I'm not sure how UK tax laws treat citizens abroad, but in Canada it has nothing to do with citizenship. The CRA has its own definition of what makes you a resident for tax purposes. If you were to reside in Canada for more than 182 days in one year, no matter what your legal status in the country is
was (student visa, permanent resident, citizen, etc.), then you have to start paying taxes as of that year. To stop paying taxes in Canada you have to do all of the following:

1- leave the country
2- get rid of all your primary assets
3- close bank accounts, surrender driving liscence and medicare card
4- if you're married and have kids, you need to move them with you

if you fail to do at least one of the above, the CRA can still come after you for taxes on your worldwide income. And you don't even have to be a citizen or a legal resident for them to come after you for taxes.

I know in the US it doesn't work the same way. As long as you're a US citizen who's resided in the US at some point in your life, then you owe the government taxes on your worldwide income.
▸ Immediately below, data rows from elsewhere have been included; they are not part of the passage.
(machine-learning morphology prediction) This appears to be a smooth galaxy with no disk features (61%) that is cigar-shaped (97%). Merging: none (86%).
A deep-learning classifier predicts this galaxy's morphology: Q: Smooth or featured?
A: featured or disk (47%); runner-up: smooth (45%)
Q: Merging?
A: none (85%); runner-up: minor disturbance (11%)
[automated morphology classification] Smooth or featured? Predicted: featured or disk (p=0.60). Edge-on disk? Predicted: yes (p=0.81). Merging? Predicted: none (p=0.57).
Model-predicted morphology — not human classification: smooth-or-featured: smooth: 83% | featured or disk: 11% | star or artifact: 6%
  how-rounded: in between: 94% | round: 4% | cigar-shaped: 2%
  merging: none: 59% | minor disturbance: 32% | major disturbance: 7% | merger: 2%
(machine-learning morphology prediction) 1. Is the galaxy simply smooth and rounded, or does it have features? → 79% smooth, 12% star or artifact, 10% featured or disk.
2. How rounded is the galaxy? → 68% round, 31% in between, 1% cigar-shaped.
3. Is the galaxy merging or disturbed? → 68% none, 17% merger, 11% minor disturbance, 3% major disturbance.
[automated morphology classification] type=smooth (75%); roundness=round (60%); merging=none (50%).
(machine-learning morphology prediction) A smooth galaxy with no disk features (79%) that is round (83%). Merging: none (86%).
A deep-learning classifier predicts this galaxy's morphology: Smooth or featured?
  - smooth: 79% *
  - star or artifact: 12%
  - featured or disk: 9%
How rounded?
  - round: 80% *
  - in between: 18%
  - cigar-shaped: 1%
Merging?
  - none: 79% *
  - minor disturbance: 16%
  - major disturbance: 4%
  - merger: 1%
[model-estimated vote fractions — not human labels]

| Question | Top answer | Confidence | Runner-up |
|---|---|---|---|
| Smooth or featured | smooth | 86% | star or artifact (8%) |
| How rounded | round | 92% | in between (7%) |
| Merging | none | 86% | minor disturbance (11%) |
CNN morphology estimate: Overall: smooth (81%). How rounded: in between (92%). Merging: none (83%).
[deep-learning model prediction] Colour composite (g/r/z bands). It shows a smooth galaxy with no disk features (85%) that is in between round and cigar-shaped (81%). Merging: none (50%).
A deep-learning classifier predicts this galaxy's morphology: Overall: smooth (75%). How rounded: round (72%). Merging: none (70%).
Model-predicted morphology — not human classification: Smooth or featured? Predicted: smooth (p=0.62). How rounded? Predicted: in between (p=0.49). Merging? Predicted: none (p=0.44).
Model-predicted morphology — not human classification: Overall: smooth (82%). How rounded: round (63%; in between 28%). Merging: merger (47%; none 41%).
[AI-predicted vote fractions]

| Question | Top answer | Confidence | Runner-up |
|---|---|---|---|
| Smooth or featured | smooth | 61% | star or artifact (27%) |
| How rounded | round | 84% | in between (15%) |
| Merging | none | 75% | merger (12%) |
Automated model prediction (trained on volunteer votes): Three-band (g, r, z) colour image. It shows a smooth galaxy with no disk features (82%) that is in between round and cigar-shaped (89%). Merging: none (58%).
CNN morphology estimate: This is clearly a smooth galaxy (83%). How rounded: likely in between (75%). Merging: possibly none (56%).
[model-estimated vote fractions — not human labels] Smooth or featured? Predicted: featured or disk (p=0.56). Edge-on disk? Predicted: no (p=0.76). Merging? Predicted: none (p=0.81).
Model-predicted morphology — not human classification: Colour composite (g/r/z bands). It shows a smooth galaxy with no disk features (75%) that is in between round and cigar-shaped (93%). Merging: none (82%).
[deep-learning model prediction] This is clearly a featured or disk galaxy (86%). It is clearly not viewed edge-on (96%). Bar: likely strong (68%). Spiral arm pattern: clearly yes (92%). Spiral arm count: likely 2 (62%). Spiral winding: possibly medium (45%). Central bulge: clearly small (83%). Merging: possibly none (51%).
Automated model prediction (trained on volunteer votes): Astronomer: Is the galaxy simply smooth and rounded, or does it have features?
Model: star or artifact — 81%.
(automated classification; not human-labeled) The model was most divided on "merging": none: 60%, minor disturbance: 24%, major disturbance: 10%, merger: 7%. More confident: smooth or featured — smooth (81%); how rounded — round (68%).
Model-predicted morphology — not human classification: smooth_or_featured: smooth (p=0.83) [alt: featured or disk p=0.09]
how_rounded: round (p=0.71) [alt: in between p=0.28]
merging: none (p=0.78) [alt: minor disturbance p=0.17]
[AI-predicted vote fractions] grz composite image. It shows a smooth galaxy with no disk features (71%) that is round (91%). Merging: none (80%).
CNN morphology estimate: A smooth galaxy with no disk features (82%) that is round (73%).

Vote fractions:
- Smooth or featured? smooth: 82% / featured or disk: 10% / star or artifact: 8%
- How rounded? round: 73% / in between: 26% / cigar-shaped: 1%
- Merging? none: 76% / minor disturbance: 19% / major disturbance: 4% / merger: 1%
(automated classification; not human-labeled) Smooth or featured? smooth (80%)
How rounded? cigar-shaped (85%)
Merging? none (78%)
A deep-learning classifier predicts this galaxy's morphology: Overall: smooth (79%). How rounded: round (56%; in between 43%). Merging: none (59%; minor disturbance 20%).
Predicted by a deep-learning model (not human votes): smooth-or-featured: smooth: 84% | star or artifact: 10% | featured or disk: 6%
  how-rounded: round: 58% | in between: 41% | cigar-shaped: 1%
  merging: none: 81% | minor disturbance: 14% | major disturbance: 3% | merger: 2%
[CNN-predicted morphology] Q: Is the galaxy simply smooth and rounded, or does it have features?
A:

Canada and UK have an extensive tax treaty to deal with cases where their citizens end up living in each others respective countries. But as a Canadian living in the UK, you more or less end up paying the same amount of taxes you'd pay in Canada. Basically, you pay your UK portion for residing there, and Canada gets the difference b/w the Canadian rate and UK rate (not absolutely sure about this, but not far off either).

Now if you were to reside in Canada first, then move to the UK without severing your ties to Canada (four steps above), then move to Mexico without severing UK ties, not sure if any treaty covers this. But it would be an interesting case study for a tax lawyer.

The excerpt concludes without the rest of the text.